List the lines of this listing that hold the word "advertising".
- Opening Delimiter -
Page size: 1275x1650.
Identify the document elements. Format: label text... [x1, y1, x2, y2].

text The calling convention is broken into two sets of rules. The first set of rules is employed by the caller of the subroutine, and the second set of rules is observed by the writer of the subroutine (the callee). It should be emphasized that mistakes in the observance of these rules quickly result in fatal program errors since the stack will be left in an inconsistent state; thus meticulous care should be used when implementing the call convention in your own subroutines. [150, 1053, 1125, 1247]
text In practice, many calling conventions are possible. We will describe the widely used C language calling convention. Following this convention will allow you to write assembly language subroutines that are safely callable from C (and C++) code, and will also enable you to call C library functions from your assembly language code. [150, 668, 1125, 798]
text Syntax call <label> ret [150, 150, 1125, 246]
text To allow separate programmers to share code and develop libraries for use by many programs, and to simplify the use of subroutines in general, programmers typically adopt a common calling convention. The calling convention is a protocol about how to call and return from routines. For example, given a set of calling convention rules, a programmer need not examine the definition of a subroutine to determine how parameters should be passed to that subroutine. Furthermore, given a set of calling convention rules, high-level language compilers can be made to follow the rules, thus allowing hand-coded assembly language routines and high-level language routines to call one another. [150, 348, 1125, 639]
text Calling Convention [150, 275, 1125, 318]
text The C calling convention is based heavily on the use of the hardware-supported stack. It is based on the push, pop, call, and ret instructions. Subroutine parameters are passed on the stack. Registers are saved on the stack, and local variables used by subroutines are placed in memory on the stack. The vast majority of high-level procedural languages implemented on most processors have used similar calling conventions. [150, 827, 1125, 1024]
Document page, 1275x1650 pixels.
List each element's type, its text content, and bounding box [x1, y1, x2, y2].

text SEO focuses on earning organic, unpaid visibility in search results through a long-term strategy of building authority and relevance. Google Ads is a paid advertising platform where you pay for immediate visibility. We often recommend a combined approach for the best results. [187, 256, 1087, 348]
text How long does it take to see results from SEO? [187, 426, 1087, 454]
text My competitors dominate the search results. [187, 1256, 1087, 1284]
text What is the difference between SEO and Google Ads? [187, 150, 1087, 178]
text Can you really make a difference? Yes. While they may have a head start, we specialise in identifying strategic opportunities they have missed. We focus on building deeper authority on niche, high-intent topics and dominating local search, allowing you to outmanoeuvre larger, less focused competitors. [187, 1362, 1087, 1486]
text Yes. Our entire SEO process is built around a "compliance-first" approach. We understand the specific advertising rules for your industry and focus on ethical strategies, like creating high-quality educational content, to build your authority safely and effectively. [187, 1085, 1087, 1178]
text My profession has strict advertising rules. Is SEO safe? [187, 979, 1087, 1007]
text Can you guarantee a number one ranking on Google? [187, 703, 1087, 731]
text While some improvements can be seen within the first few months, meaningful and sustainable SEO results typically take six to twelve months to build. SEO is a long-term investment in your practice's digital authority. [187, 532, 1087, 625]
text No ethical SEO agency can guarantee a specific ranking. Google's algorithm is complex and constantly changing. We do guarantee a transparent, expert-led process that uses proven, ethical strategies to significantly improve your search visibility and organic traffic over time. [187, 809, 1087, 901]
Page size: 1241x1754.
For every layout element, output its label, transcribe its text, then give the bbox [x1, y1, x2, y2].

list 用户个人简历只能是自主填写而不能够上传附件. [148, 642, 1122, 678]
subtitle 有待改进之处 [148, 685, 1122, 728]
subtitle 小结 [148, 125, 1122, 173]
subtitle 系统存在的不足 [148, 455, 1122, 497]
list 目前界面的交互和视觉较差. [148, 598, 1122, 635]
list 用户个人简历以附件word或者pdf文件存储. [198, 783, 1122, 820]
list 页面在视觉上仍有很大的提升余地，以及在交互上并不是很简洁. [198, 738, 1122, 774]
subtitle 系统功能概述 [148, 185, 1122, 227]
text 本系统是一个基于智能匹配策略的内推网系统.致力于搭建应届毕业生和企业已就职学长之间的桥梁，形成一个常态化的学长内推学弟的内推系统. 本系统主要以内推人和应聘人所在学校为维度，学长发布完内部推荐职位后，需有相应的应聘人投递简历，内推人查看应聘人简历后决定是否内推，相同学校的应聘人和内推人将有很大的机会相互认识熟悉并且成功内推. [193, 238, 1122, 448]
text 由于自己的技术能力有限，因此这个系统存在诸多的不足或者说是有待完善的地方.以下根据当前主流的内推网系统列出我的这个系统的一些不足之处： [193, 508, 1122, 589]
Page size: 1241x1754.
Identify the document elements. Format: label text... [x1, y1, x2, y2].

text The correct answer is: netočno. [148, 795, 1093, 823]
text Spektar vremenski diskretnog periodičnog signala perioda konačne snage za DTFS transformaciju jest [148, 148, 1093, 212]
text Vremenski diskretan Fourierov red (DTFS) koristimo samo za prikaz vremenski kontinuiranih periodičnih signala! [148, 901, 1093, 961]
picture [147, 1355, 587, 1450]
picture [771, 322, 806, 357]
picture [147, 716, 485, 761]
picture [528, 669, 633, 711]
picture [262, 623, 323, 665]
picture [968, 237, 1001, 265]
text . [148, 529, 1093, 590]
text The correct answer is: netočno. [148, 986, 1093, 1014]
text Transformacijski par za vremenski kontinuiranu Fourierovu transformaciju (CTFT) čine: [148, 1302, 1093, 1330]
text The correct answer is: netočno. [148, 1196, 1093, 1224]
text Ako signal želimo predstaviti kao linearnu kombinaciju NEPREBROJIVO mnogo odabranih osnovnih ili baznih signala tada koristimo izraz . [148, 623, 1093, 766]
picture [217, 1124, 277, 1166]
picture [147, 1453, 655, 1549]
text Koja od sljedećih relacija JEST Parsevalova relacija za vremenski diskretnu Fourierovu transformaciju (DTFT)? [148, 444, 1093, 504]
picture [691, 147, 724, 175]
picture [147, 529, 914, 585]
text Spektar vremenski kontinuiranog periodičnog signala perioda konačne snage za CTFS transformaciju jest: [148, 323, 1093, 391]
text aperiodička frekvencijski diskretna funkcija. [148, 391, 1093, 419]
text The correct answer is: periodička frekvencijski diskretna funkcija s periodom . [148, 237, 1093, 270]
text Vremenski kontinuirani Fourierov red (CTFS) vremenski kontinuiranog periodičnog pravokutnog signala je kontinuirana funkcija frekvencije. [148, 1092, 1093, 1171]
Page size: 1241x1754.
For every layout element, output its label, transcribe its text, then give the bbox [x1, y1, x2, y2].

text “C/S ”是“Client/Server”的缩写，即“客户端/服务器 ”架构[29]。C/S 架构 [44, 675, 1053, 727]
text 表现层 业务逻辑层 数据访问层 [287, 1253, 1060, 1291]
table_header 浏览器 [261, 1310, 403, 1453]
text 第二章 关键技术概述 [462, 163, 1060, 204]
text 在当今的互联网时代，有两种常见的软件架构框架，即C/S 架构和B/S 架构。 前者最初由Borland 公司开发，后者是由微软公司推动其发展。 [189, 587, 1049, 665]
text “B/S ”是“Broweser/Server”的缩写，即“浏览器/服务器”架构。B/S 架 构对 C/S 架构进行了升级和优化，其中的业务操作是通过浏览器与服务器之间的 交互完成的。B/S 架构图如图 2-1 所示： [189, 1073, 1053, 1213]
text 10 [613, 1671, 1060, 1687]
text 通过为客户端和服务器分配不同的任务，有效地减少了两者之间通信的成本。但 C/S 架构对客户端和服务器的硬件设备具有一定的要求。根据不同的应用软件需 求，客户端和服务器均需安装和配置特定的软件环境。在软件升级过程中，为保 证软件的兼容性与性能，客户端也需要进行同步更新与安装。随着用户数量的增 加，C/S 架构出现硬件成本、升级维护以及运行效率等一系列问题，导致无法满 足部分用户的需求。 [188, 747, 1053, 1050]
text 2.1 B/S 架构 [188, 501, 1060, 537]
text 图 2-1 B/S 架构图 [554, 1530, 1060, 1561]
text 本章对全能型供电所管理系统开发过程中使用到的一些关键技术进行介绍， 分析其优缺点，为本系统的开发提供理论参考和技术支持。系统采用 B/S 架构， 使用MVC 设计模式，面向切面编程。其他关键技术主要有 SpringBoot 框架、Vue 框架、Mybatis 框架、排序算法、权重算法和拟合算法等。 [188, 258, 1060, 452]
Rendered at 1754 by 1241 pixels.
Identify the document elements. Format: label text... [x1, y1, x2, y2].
- Closing Delimiter -
Written answer:
text SEO focuses on earning organic, unpaid visibility in search results through a long-term strategy of building authority and relevance. Google Ads is a paid advertising platform where you pay for immediate visibility. We often recommend a combined approach for the best results. [187, 256, 1087, 348]
text Yes. Our entire SEO process is built around a "compliance-first" approach. We understand the specific advertising rules for your industry and focus on ethical strategies, like creating high-quality educational content, to build your authority safely and effectively. [187, 1085, 1087, 1178]
text My profession has strict advertising rules. Is SEO safe? [187, 979, 1087, 1007]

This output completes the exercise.